Doingmybestbut · 24/02/2025 21:36

A night nanny? I believe they are around £20 per hour. Or private carer?

IDoWhateverItTakes · 24/02/2025 21:37

Do you have a family worker at your child's school that you can approach for help? They may know what options are available in the area or families to approach.

Doingmybestbut · 24/02/2025 21:38

bunchofforgetmenots · 24/02/2025 21:30

I'm a single mum, and I do understand how you feel about asking for help. But honestly, I would offer to look after a child in heartbeat for a woman in your situation, even just for an acquaintance like a school parent, if their kid felt ok staying with us. I've done it a few times over the years in exactly this kind of situation.

I bet it will be another single mum who steps up, even though they have so much to be dealing with. It’s always the people who know what it’s like who go the extra mile.

50Balesofgrey · 24/02/2025 21:40

Could you afford an agency nanny for a few days?

Luckypinkduck · 24/02/2025 21:40

Do you have any family? Even fairly distant, a cousin or someone like that. I wouldn't worry about her going to school those few days and offer to pay all expenses.
I would be wary of posting anything on group whatapps etc though. If you really don't have anyone I think you have to pay for a nanny which will be a lot but I am not sure what else you could do.

SnappyLineSwan1961 · 24/02/2025 21:41

Surely you have friends, family or Dad, dad's family. It's an emergency y so I am sure they would rally round good luck

Mumtobabyhavoc · 24/02/2025 21:42

Alternatively, I just googled Nannies UK and there are lots of services. I'd hire asap to let nanny/dc get to know each other, move nanny in as well. Keep on for a month after surgery, living in, and play it by ear after.

Daisymae23 · 24/02/2025 21:42

Are there any TAs at school who do babysitting? At my DCs nursery there is a boy who is regularly looked after by one of the nursery staff. He lives in the house while the mums away - she’s a single mum who travels for work.
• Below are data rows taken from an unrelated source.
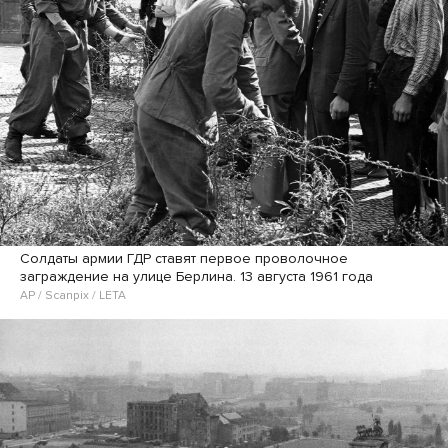
Солдаты армии ГДР ставят первое проволочное
заграждение на улице Берлина. 13 августа 1961 года
AP / Scanpix / LETA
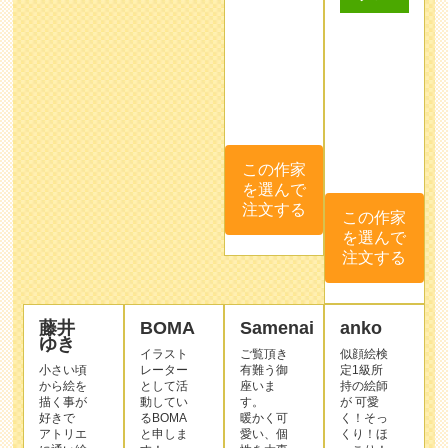
この作家
を選んで
この作家
注文する
を選んで
注文する
藤井
BOMA
Samenai
anko
ゆき
イラスト
ご覧頂き
似顔絵検
小さい頃
レーター
有難う御
定1級所
から絵を
として活
座いま
持の絵師
描く事が
動してい
す。
が 可愛
好きで
るBOMA
暖かく可
く！そっ
アトリエ
と申しま
愛い、個
くり！ほ
に通い絵
す！
性を大事
っこり！
の専門学
一枚の似
にしつつ
をモット
校を卒業
顔絵が一
強調しす
ーに心を
しまし
生の思い
ぎない似
込めて♡
た。
出に残る
顔絵を
似顔絵を
よう、一
心を込め
お描きし
現在はフ
人ひとり
てお描き
ます(* 'ᵕ'
リマやイ
の素敵な
します. ｡.
)☆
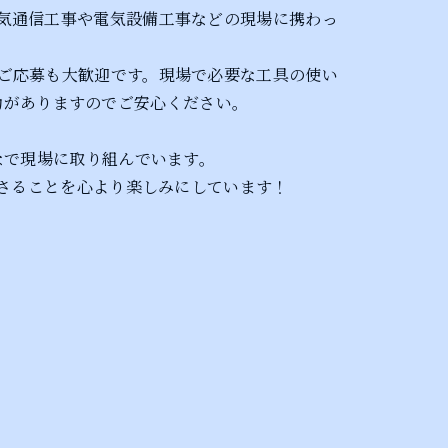
気通信工事や電気設備工事などの現場に携わっ
ご応募も大歓迎です。現場で必要な工具の使い
助がありますのでご安心ください。
なで現場に取り組んでいます。
ださることを心より楽しみにしています！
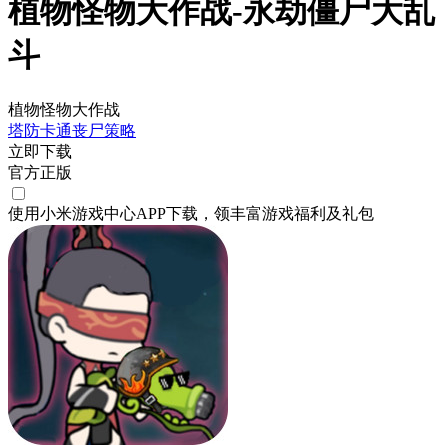
植物怪物大作战-永劫僵尸大乱
斗
植物怪物大作战
塔防
卡通
丧尸
策略
立即下载
官方正版
使用小米游戏中心APP
下载
，领丰富游戏
福利
及
礼包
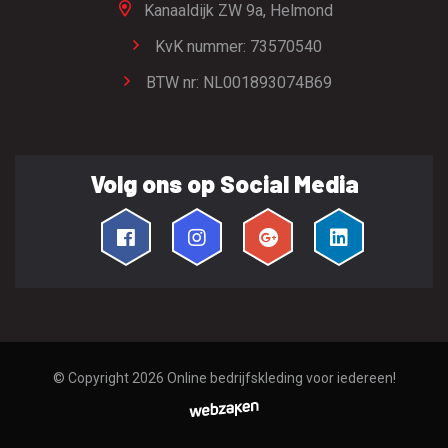
Kanaaldijk ZW 9a,
Helmond
KvK nummer: 73570540
BTW nr: NL001893074B69
Volg ons op Social Media
© Copyright 2026
Online bedrijfskleding voor iedereen!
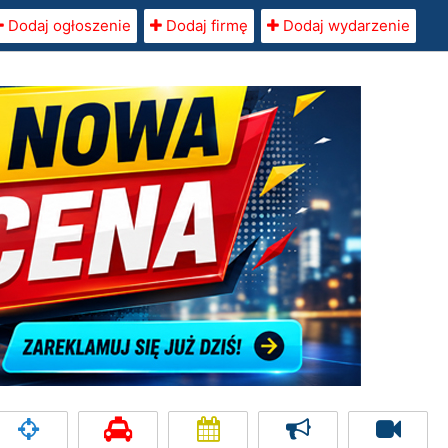
Dodaj ogłoszenie
Dodaj firmę
Dodaj wydarzenie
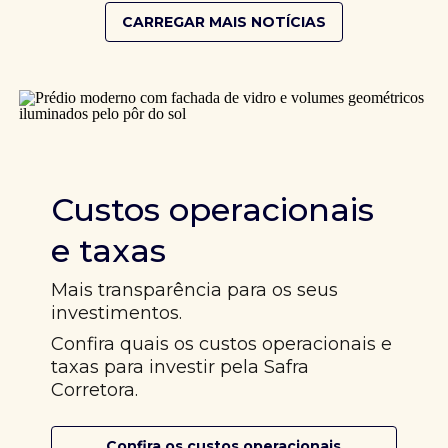
CARREGAR MAIS NOTÍCIAS
Custos operacionais
e taxas
Mais transparência para os seus
investimentos.
Confira quais os custos operacionais e
taxas para investir pela Safra
Corretora.
Confira os custos operacionais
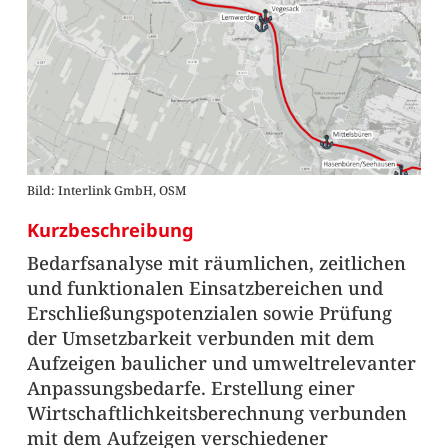
Bild: Interlink GmbH, OSM
Kurzbeschreibung
Bedarfsanalyse mit räumlichen, zeitlichen
und funktionalen Einsatzbereichen und
Erschließungspotenzialen sowie Prüfung
der Umsetzbarkeit verbunden mit dem
Aufzeigen baulicher und umweltrelevanter
Anpassungsbedarfe. Erstellung einer
Wirtschaftlichkeitsberechnung verbunden
mit dem Aufzeigen verschiedener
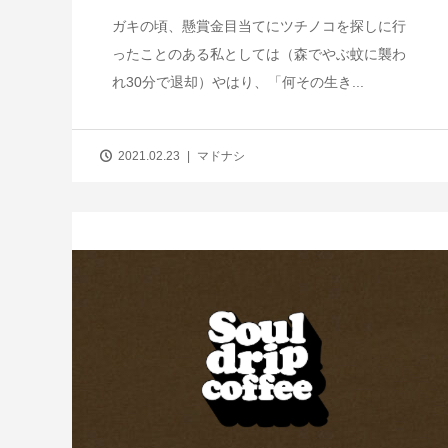
ガキの頃、懸賞金目当てにツチノコを探しに行
ったことのある私としては（森でやぶ蚊に襲わ
れ30分で退却）やはり、「何その生き...
2021.02.23
マドナシ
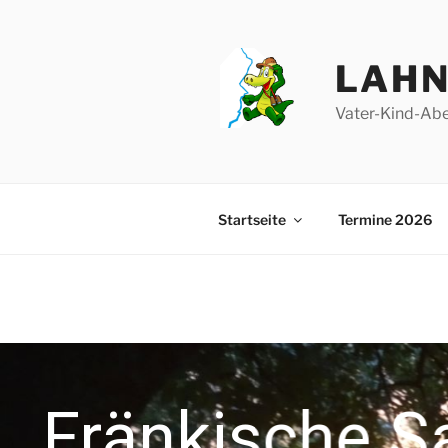
Zum
Inhalt
springen
LAHN
Vater-Kind-Ab
Startseite
Termine 2026
FLÜSSE – DORT FÜHLEN 
ZU HAUSE
Fränkische S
He’s my dc’s favourite nursery teacher so they are wildly jealous and wish I had to go away for work for a week too 😂

Panickingnowhelp · 24/02/2025 21:45

Just wanted to say I hope you sort it. Few people can really imagine being alone with your child and no support but for some of us its reality.
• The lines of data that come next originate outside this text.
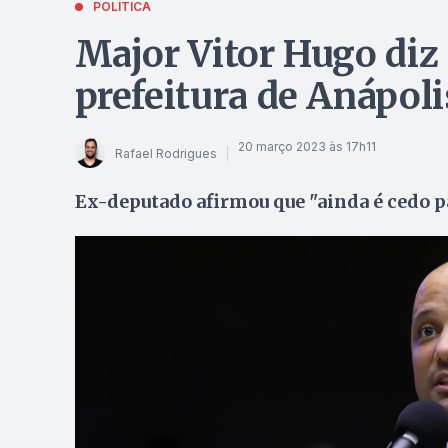
POLÍTICA
Major Vitor Hugo diz
prefeitura de Anápoli
20 março 2023 às 17h11
Rafael Rodrigues
Ex-deputado afirmou que "ainda é cedo p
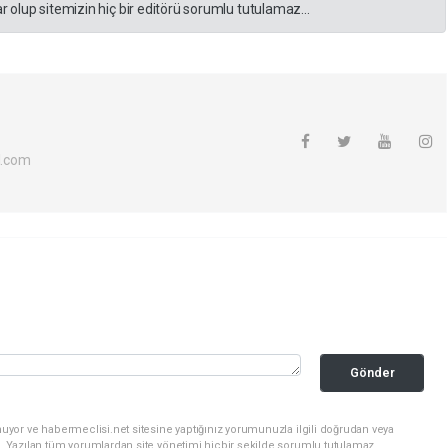
 olup sitemizin hiç bir editörü sorumlu tutulamaz...
l.com
Gönder
uyor ve habermeclisi.net sitesine yaptığınız yorumunuzla ilgili doğrudan veya
. Yazılan tüm yorumlardan site yönetimi hiçbir şekilde sorumlu tutulamaz.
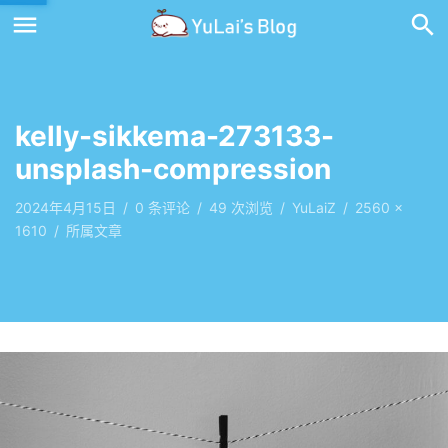
kelly-sikkema-273133-
unsplash-compression
2024年4月15日
/
0
条评论
/
49 次浏览
/
YuLaiZ
/
2560 ×
1610
/
所属文章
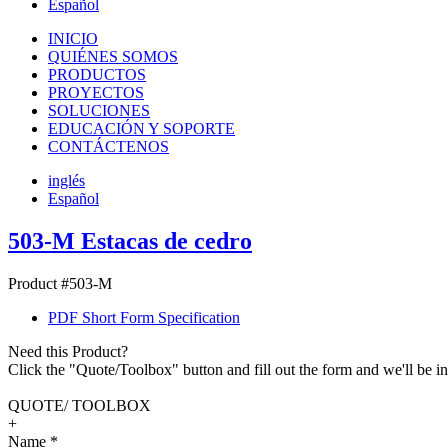
Español
INICIO
QUIÉNES SOMOS
PRODUCTOS
PROYECTOS
SOLUCIONES
EDUCACIÓN Y SOPORTE
CONTÁCTENOS
inglés
Español
503-M Estacas de cedro
Product #503-M
PDF Short Form Specification
Need this Product?
Click the "Quote/Toolbox" button and fill out the form and we'll be in
QUOTE/ TOOLBOX
+
Name
*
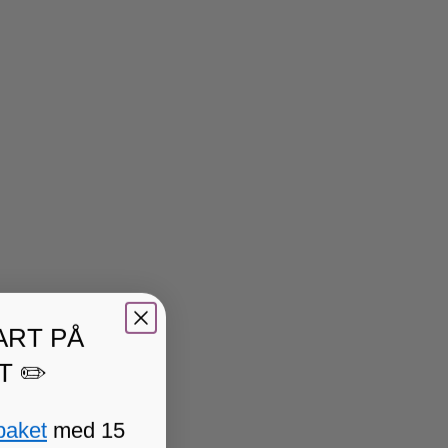
ART PÅ
T ✏️
paket
med 15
We can plod through as this is our life but sometimes you just need someone when there's no one.
Best of luck OP

yourmaw · 24/02/2025 21:46

Does the school have a family support officer. ? is "homestart" or similar in your area? They may be able to offer help/support. i think if know dates the essential stopover care dd requires is primary issue.if cn do-but not go school mybe?
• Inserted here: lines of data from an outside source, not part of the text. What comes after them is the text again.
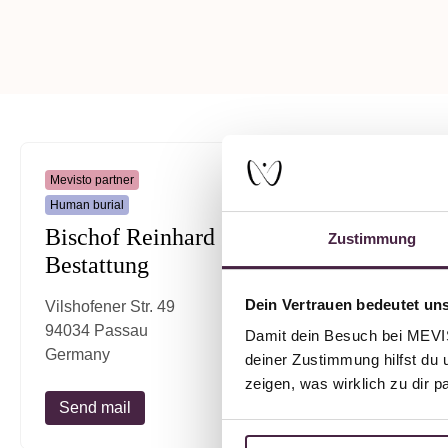
Mevisto partner
Partner witho
Human burial
Jeweller
Bischof Reinhard
Simone
Zustimmung
Bestattung
Ludwigst
94032 Pa
Dein Vertrauen bedeutet uns
Vilshofener Str. 49
Germany
94034 Passau
Damit dein Besuch bei MEVIST
Germany
deiner Zustimmung hilfst du 
zeigen, was wirklich zu dir 
Send mail
Send ma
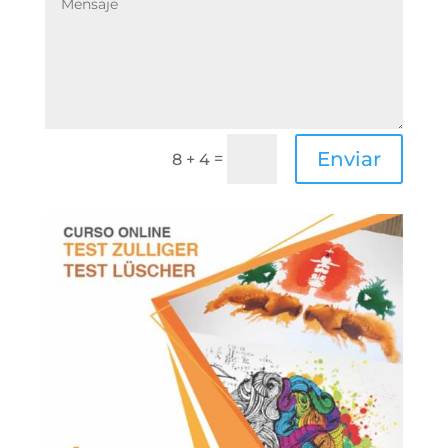
Enviar
=
8 + 4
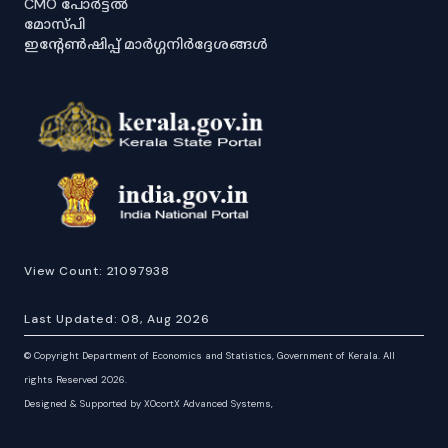
CMO പോർട്ടൽ
മോസ്പി
ഇൻ്റേൺഷിപ്പ് മാർഗ്ഗനിർദ്ദേശങ്ങൾ
View Count:
21097938
Last Updated:
08, Aug 2026
©
Copyright Department of Economics and Statistics, Government of Kerala. All
rights Reserved 2026.
Designed & Supported by XOcortX Advanced Systems,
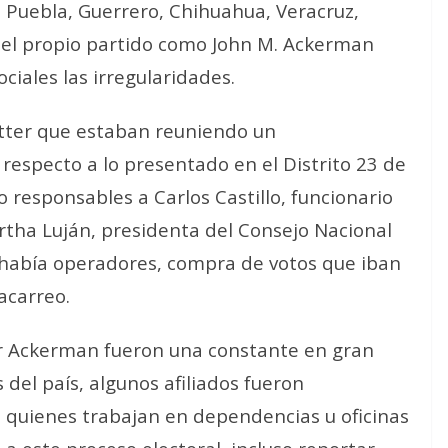
e Puebla, Guerrero, Chihuahua, Veracruz,
 del propio partido como John M. Ackerman
ciales las irregularidades.
itter que estaban reuniendo un
respecto a lo presentado en el Distrito 23 de
responsables a Carlos Castillo, funcionario
ertha Luján, presidenta del Consejo Nacional
abía operadores, compra de votos que iban
acarreo.
or Ackerman fueron una constante en gran
s del país, algunos afiliados fueron
a quienes trabajan en dependencias u oficinas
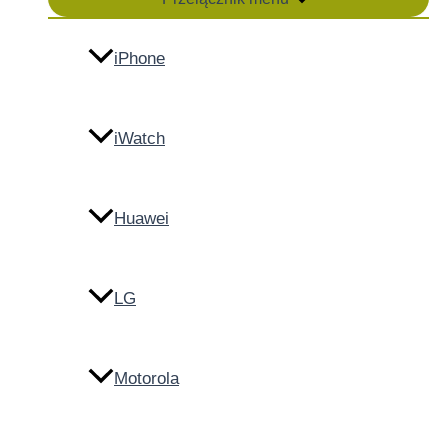
iPhone
iWatch
Huawei
LG
Motorola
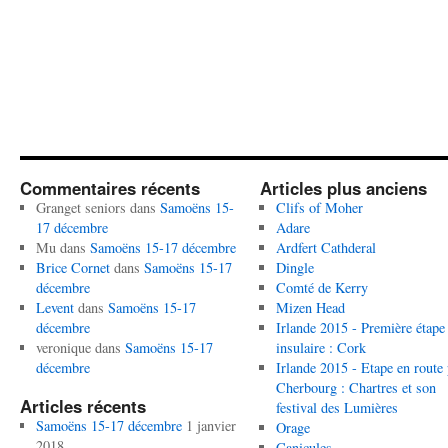
Commentaires récents
Articles plus anciens
Granget seniors
dans
Samoëns 15-
Clifs of Moher
17 décembre
Adare
Mu
dans
Samoëns 15-17 décembre
Ardfert Cathderal
Brice Cornet
dans
Samoëns 15-17
Dingle
décembre
Comté de Kerry
Levent
dans
Samoëns 15-17
Mizen Head
décembre
Irlande 2015 - Première étape
veronique
dans
Samoëns 15-17
insulaire : Cork
décembre
Irlande 2015 - Etape en route
Cherbourg : Chartres et son
Articles récents
festival des Lumières
Samoëns 15-17 décembre
1 janvier
Orage
2018
Canicules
gettingthehangofsewing · 24/02/2025 21:50

Ask people in your community to help for the hospital stay. Put dog in kennels. Speak to school about her getting to school once you are home. Activities may have to be missed for first few weeks. Maybe look for a local babysitter to give a bit of respite. Batch cook now , get some easy foods, plan films/games to do on the bed with your dd.

Narwhalsh · 24/02/2025 21:50

For a couple of days, I would think a good friend would figure it out how to help and juggle. It’s not like you’re going on a jolly. People’s lives are busy but there’s always generally some wiggle room. Just ask

askmenow · 24/02/2025 21:51

daisydaisyrose · 24/02/2025 19:59

Plus got a dog as well, and of course that's the week that the usual dog walker is away, so haven't got anyone to have dog either 😫

Join your local Nextdoor group and ask for doggy care on there. There are very kind folk around who would pitch in. Maybe someone local has suggestions re emergency childcare.